Main API, tickets, and project board to be used by dashboards supporting ImmCellFIE project
MIT License
2 stars 0 forks source link

fuse-analysis: Mounted volume data gets orphaned on restart #40

Open krobasky opened 2 years ago

krobasky commented 2 years ago

It looks like right now, the code is saving all the run parameters and results to files mounted by the container, and the metadata is being stored in tx-persistent, but when the containers are restarted the metadata is lost and not reconstructed from the mounted directory. So we need to either cleanup the mounted volume upon exit (not advised) or somehow reconstruct the metadata from the mounted volume upon restart.
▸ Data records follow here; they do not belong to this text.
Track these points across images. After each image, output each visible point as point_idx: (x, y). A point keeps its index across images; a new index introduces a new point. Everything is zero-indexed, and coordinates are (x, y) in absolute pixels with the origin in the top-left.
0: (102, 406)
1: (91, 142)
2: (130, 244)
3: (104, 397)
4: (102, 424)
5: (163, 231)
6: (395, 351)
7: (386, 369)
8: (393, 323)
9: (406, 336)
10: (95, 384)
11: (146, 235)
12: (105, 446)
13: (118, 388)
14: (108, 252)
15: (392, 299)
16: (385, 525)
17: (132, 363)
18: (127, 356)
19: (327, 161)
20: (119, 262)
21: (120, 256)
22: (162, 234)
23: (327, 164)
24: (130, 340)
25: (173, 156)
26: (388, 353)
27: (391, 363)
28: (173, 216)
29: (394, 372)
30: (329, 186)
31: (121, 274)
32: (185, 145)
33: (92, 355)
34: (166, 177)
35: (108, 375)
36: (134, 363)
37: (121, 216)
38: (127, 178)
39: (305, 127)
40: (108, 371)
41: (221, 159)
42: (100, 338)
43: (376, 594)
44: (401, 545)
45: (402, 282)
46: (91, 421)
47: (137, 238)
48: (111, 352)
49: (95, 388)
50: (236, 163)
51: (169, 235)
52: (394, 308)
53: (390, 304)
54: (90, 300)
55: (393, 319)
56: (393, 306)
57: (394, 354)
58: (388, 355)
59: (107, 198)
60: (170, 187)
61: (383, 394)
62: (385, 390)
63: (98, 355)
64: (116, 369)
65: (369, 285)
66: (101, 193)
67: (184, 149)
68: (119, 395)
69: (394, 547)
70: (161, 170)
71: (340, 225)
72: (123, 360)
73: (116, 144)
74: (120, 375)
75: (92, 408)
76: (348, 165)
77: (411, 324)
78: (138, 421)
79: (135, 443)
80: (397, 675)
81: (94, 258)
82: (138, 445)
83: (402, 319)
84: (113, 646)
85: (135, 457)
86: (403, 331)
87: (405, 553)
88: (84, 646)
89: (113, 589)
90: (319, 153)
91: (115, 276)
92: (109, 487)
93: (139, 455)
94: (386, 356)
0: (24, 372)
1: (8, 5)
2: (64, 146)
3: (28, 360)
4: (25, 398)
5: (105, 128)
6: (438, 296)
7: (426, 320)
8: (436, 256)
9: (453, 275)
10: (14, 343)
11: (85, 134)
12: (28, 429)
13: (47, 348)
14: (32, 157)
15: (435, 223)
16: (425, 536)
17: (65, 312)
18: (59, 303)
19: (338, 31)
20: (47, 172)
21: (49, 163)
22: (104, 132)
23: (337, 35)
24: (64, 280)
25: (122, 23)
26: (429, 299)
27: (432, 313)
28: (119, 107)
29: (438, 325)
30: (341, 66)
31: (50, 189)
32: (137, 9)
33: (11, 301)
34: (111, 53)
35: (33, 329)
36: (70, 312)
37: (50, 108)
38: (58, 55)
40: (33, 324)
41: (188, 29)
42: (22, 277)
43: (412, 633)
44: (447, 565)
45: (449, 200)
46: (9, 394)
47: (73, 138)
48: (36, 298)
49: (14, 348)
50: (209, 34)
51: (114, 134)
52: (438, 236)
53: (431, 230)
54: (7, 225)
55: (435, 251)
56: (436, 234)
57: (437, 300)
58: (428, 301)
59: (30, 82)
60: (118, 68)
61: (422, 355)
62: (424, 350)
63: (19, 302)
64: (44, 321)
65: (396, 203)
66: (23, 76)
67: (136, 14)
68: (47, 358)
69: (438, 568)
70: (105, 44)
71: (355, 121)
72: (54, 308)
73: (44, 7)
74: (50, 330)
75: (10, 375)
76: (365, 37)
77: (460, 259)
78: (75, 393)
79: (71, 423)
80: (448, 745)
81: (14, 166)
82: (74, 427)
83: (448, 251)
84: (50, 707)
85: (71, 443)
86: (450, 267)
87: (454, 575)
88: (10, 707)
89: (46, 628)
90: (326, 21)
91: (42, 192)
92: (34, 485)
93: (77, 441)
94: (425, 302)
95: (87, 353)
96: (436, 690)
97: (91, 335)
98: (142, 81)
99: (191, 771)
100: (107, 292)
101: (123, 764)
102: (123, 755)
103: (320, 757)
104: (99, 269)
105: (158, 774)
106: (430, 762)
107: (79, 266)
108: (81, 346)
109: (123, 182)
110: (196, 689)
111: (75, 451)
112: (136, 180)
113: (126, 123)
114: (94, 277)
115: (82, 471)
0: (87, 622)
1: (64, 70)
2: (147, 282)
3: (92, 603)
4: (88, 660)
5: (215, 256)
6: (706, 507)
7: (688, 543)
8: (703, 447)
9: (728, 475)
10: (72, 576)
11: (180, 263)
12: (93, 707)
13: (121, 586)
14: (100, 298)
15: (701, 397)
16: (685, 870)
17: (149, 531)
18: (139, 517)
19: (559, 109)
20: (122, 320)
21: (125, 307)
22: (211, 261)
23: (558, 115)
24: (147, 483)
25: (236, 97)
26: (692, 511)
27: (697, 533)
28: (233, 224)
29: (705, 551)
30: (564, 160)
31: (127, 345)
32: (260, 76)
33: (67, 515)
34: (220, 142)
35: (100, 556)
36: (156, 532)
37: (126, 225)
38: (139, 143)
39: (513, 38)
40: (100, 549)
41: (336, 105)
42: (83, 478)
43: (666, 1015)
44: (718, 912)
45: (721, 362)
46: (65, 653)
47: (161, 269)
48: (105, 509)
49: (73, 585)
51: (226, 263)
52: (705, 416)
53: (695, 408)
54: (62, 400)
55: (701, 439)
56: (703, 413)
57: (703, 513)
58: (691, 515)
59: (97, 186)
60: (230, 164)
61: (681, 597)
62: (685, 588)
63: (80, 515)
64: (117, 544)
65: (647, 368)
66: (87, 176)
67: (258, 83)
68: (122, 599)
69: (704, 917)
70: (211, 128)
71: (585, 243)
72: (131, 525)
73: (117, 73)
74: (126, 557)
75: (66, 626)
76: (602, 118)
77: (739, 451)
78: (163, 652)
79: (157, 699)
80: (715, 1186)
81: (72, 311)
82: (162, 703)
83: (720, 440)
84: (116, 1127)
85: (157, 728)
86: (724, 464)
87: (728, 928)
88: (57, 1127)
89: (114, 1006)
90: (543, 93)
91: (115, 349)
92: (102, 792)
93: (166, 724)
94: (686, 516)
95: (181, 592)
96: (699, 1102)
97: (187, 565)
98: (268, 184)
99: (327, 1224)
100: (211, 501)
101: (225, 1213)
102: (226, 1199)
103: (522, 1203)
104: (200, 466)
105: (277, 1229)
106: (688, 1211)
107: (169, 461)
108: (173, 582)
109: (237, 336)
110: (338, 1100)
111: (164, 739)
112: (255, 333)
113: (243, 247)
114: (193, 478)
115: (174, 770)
I wonder if we should save the metadata on the mounted file system instead of mongo since we rarely if every edit the data.

To reproduce the problem:

  1. Create a an Immunespace Groupid with a dataset known to have expression data
  2. Download the data using the API and your own email address
  3. check the data exist under the 'data' directory from where the 'api' container is deployed
  4. restart the fuse-analysis containers from the same location: docker-compose -f docker-compose.yml up --build -V -d
  5. query for all the download id's associated with your email
  6. Look at the data directory Expected: query returns one download id per objects under the /data directory Observed: empty download id list even though /data directory download directories exist
krobasky commented 2 years ago

Perhaps the solution is to keep a ledger of deletion requests and create a script that can read the ledger and intermittently cleanup the unlinked data objects. Remember, 'delete' has a different meaning from 'deprecate' - if data is modified at the service provider, it can be deprecated so that future analyses won't use it, but needs to remain in the local cache in support of legacy analyses that used the old version. However if data is redacted or corrupted, it needs to be deleted entirely. This ticket concerns the latter.